Before you start installing the Banana driver, make sure you have the Widget set up and the green light is on. <– general situation information that’s also true for the special use case.

To set up the Banana driver <– general situation information.

  1. Go to the Banana website and download the driver.
  2. And so on, based on the articles about writing good procedures elsewhere on this site.

To set up the Banana drivers for the Watermelon system <– specific use case information, layered after the general install use case.

  1. Go to the Banana website and download the driver.
  2. In a text editor, open the Banana driver file.
  3. Search for the phrase Bell Pepper. Change the phrase Bell Pepper to Watermelon.
  4. And so on, based on the articles about writing good procedures elsewhere on this site.

Advanced How to video recommendations

For the general knowledge base template, you can simply read the article aloud and show the information on the screen in the video. For the advanced KB article, that doesn’t work well. You’re making your advanced audience sit through the general information to get to the advanced information. And potentially confuse your beginner audience.

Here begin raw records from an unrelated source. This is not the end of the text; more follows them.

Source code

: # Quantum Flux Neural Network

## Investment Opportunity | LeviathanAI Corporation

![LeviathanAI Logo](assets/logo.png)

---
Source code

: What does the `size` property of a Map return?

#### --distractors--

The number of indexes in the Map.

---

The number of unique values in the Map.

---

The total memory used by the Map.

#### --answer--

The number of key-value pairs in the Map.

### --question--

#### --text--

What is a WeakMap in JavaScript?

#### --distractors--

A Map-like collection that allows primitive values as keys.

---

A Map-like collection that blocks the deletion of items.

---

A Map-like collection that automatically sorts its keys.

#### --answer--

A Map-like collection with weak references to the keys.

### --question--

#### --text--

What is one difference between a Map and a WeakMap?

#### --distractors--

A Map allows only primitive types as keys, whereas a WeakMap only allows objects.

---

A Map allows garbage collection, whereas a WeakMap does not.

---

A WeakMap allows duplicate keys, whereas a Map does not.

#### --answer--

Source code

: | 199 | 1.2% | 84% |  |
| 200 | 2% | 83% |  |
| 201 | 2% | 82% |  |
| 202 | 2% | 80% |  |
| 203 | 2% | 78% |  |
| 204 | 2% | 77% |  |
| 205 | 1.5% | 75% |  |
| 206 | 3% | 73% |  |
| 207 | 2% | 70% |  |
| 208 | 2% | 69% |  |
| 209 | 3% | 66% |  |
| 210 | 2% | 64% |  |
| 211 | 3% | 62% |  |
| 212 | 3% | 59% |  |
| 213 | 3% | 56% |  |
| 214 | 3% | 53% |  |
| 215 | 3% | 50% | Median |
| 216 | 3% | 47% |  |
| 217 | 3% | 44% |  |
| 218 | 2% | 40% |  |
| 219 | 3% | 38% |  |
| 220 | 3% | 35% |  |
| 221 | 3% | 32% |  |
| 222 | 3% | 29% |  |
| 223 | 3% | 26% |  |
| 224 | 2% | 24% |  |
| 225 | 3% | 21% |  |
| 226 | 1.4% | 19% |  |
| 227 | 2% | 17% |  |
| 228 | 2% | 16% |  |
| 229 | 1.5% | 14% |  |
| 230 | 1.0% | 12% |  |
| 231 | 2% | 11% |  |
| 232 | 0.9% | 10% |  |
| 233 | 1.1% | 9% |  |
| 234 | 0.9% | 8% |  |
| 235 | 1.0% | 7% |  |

For the advanced videos, I recommend a video only about this use case. We always want How to videos under 3 minutes (5 minutes if the information is compelling, and the information usually isn’t compelling).

Breaking the advanced content into the use case for a video can mean you have more videos, but this isn’t a terrible idea. It helps your readers get the information they want and get on with their day. And that’s what our readers want–to get on with their busy day.